Our Drawing-room Pets–with 'Kangaroo Jim, the Champion Australian boomerang-thrower', for "Punch"
George Du Maurier
An item at Metropolitan Museum of Art
Du Maurier pokes fun at London society's fascination with the exotic by showing fashionable young women fawning over a burly Australian street performer as their perplexed male companions look on. The celebrity sprawls in a throne-like chair and is fanned by ladies who offer him tea. Text below reveals details of "Kangaroo Jim's" rough early life in Fiji. The image was published in "Punch" on July 2, 1887 and responds to current issues such as Darwinism. The artist had a significant impact on British culture from the 1860s through the 1890s as a talented illustrator, popular cartoonist, and author of the novel "Trilby" (1894).
Drawings and Prints
An exhibit at Metropolitan Museum of Art
The Department’s vast collection of works on paper comprises approximately 21,000 drawings, 1.2 million prints, and 12,000 illustrated books created in Europe and the Americas from about 1400 to the present day.
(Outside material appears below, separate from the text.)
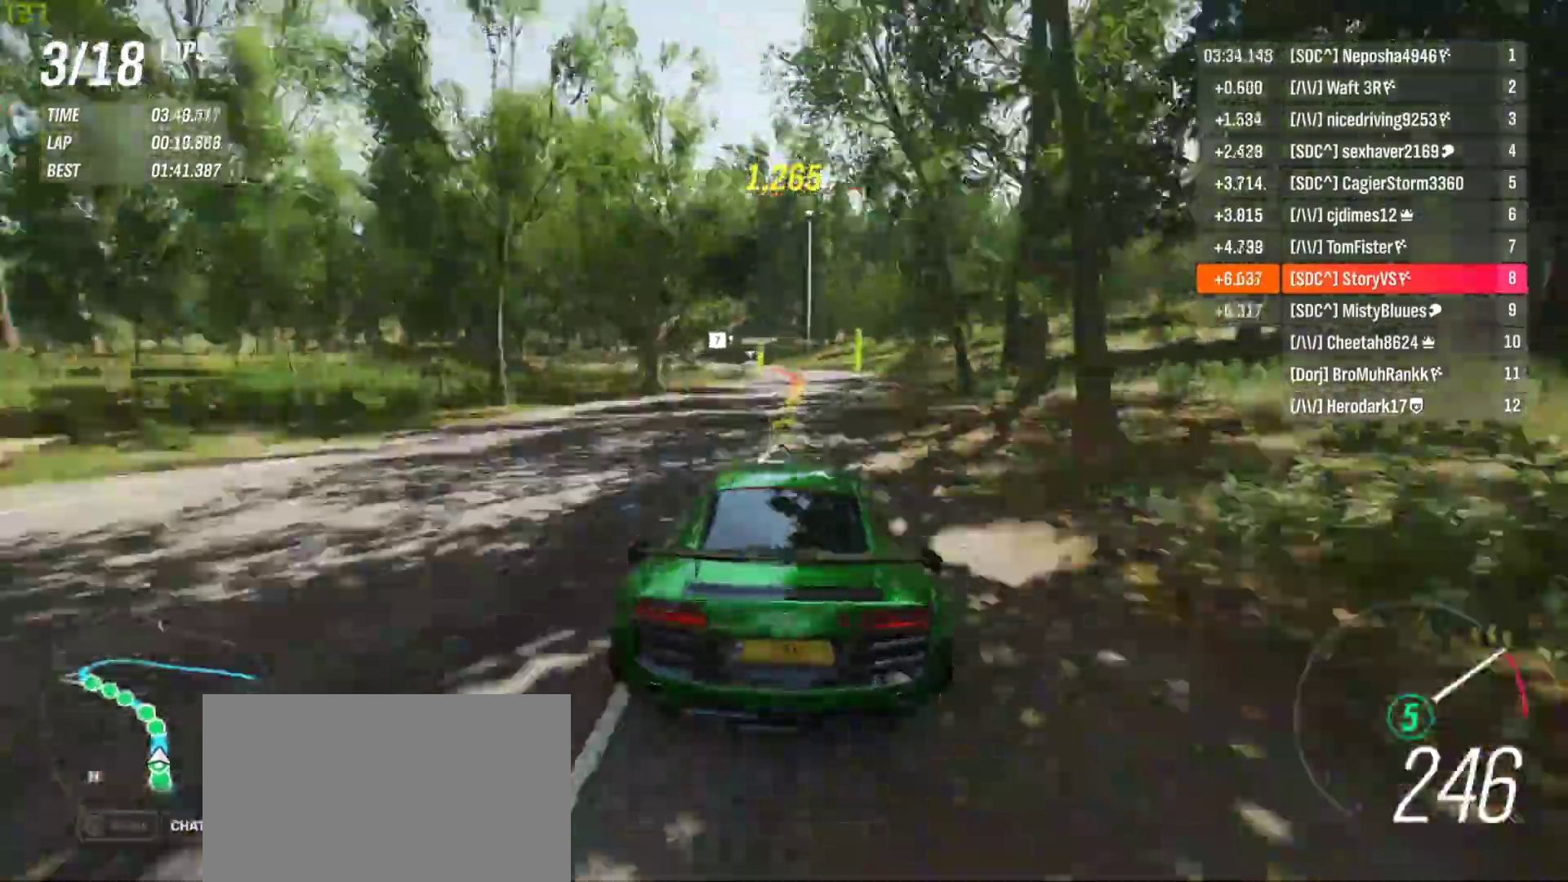
{"buttons": ["R2"], "left_stick": "left", "events": [[100, "left_stick", "left"], [200, "left_stick", "center"], [333, "left_stick", "left"]]}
Since its foundation in 1916, the Department has been committed to collecting a wide range of works on paper, which includes both pieces that are incredibly rare and lauded for their aesthetic appeal, as well as material that is more popular, functional, and ephemeral. The broad scope of the department’s collecting encourages questions of connoisseurship as well as those pertaining to function and context, and demonstrates the vital role that prints, drawings, and illustrated books have played throughout history.